Thursday, July 12, 2007

Cibernetic Guerrilla Evolution II

Di Hal Aigner (Radical Software. — Vol. 1, no. 4 [1971]. — P. 34.)

Alla prima parte I

Ma se la tecnologia e le risorse sono disponibili, cosa sta fermando l’umanità dall'avere successo?: la mancanza di un adeguato scambio d’informazioni. Lo scambio d’informazioni ed istruzione a me sembrano essere la stessa cosa. I fanatici dei media stanno ampliando le possibilità d’insegnamento. In The Human Use of Human Beings, il fondatore della Cibernetica Norbert Weiner scrive:
Informazione è un nome per il contenuto di quello che è scambiato col mondo esterno intanto noi ci adattiamo ad esso, e fa sentire il nostro cambio su di esso.

Il processo di ricevere e di usare informazioni è il processo di adattarsi alle contingenze dell'ambiente esterno, e di vivere efficacemente all'interno di quell’ambiente.

Le necessità e la complessità della vita moderna operano le più grandi esigenze su questo processo d’informazioni come mai prima; e la nostra stampa, i nostri musei, i nostri laboratori scientifici, le nostre università, le nostre biblioteche e manuali sono obbligati a soddisfare le necessità di questo processo o fallire nell’intento.

Vivere efficacemente significa vivere con informazioni adeguate. Così, comunicazione e controllo appartengono all'essenza della vita interna dell’uomo, così come loro fanno parte della sua vita in società.
Ed il gesuita Teilhard scrive in Future of Man
All'occhio della scienza fisica, una delle caratteristiche più straordinarie della Vita è la sua qualità ‘additiva’. La vita si propaga sommando incessantemente quello che essa in seguito acquisisce come una memoria, come spesso è stato detto.

... Lontano dall'essere un fenomeno artificiale, fortuito o d’accessorio nella sua relazione con le creature viventi, l’istruzione non è niente meno che una forma essenziale e naturale d’addizione biologica.

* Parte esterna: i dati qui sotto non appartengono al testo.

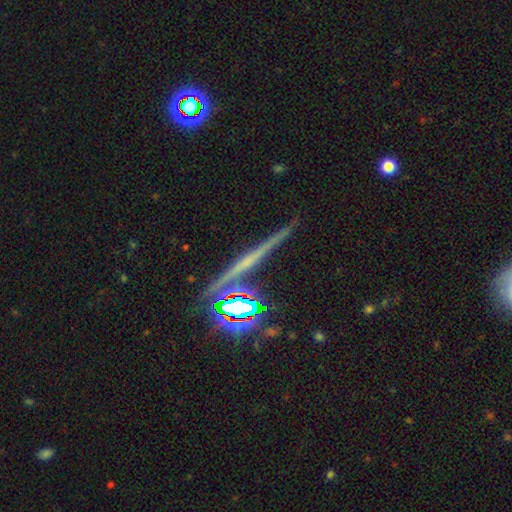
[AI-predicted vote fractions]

... È attraverso l’educazione, dall'espansione progressiva di punti di vista comuni ed atteggiamenti, che la convergenza lenta di menti e cuori sta andando avanti, senza la quale sembra non esista davanti a noi sbocco per l'impulso della Vita.
Ed ancora Teilhard, questa volta da The Vision of the Past
Deve essere ripetuto, infatti, che la nostra prospettiva della vita è oscurata ed inibita dalla divisione incondizionata che continuamente mettiamo tra il naturale e l’artificiale.

E’ perché, come affermammo, abbiamo presunto in principio che l'artificiale non ha niente di naturale (quello perché non abbiamo visto che l’artificio è natura umanizzata), che non riusciamo a riconoscere analogie vitali chiare come quella dell'uccello e l'aeroplano, il pesce e il sottomarino.
Dovuto a questa stessa assunzione fatale abbiamo guardato per anni senza capire il sistema stupefacente di rotte per terra, mare ed aria, canali postali, fili cavi, pulsazioni nell'etere che coprono strettamente ogni giorno la faccia della terra.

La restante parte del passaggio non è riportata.